SPD has been a leader in crisis intervention, training every one of its officers in techniques to deal with such situations, which happen more than a thousand times a month. Often, however, officers encounter the same individual again and again. One initiative launched at the department last year was a crisis intervention application, now known as RideAlong. The app holds a plan for such individuals showing their behaviors, de-escalation techniques, and how officers can contact their support network of social services professionals and relatives.

But this app is only used by Seattle’s police, when paramedics, social workers and many other city and county employees also encounter and support such individuals.
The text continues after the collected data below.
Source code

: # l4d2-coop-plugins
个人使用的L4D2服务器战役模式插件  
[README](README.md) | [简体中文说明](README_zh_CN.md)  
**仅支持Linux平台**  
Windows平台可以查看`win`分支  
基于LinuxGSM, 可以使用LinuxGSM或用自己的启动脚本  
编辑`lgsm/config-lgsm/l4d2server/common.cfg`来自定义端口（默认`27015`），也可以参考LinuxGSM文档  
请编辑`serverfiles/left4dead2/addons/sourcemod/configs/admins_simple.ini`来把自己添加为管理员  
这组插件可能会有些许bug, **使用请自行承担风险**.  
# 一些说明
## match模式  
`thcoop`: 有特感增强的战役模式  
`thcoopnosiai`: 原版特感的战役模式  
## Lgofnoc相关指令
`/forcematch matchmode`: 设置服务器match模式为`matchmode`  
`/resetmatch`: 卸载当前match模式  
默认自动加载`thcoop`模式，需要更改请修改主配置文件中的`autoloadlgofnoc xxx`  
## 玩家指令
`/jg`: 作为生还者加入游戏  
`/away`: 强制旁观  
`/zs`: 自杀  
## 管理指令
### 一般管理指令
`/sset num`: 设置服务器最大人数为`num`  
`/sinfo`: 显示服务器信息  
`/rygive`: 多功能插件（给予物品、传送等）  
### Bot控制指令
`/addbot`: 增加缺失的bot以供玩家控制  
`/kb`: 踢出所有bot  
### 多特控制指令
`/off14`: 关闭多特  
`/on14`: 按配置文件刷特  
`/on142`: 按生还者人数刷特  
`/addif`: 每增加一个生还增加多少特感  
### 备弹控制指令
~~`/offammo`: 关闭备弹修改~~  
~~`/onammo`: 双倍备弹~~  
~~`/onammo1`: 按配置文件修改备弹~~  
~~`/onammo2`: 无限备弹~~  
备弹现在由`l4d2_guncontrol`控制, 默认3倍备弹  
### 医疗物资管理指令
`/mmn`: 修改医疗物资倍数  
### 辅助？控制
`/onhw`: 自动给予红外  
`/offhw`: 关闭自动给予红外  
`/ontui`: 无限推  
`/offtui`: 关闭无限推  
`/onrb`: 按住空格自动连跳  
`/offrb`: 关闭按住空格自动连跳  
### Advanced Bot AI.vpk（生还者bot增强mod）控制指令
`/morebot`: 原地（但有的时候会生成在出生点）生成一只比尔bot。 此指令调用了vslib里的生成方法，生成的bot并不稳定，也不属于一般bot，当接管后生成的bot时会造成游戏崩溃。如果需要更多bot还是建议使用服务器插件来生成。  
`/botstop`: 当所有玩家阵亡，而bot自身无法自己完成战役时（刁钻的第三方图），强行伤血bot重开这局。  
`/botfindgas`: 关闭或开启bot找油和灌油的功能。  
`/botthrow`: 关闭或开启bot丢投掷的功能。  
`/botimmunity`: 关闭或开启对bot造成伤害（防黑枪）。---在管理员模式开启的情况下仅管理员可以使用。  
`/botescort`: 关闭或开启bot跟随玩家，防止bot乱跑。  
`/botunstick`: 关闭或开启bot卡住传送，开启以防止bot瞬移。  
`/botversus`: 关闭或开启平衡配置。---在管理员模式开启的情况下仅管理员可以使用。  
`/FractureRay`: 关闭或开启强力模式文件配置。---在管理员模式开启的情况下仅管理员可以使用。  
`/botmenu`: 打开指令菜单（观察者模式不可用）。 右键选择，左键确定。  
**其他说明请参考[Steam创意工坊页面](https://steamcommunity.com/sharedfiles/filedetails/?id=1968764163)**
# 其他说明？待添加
Homeless shelters and the availability of beds are not in the app. Breaking down the silos between organizations to share information and improve outcomes for those in crisis (while respecting privacy) is one role technology can play.

Traffic cones in the road

There are, indeed, obstacles on the road to improving the city’s use of technology by partnering with the local tech community. Contracting laws can restrict innovation, although the City’s Contracting Services office has been diligent in finding ways to work with small businesses and technology companies. And the City Council can give preference to companies which have a large city or regional workforce. The City’s labor agreements require negotiation of any modern technology which impacts the workforce, such as the loss of jobs by electric meter readers when wireless technology is implemented. History has shown, however, that such jobs are often replaced with better-paying positions.

Looking ahead

Mayor Murray pushed the City government forward through wise use of technology. His present chief technology officer, Michael Mattmiller, has been key to these successes. Examples include the city’s leadership on privacy, digital inclusion, technology consolidation, and improving broadband by allowing CenturyLink to deploy a fast fiber network and compete with Comcast.

That said, technology has advanced rapidly just in the past five years. Better collaboration with the region’s technology companies, expanding use of cloud services and storage, implementing new apps for public safety, deploying smart city technologies and sharing data between departments and with other governments are all opportunities for the next mayor.

But will any potential candidate be smart enough — tech savvy enough — to do that?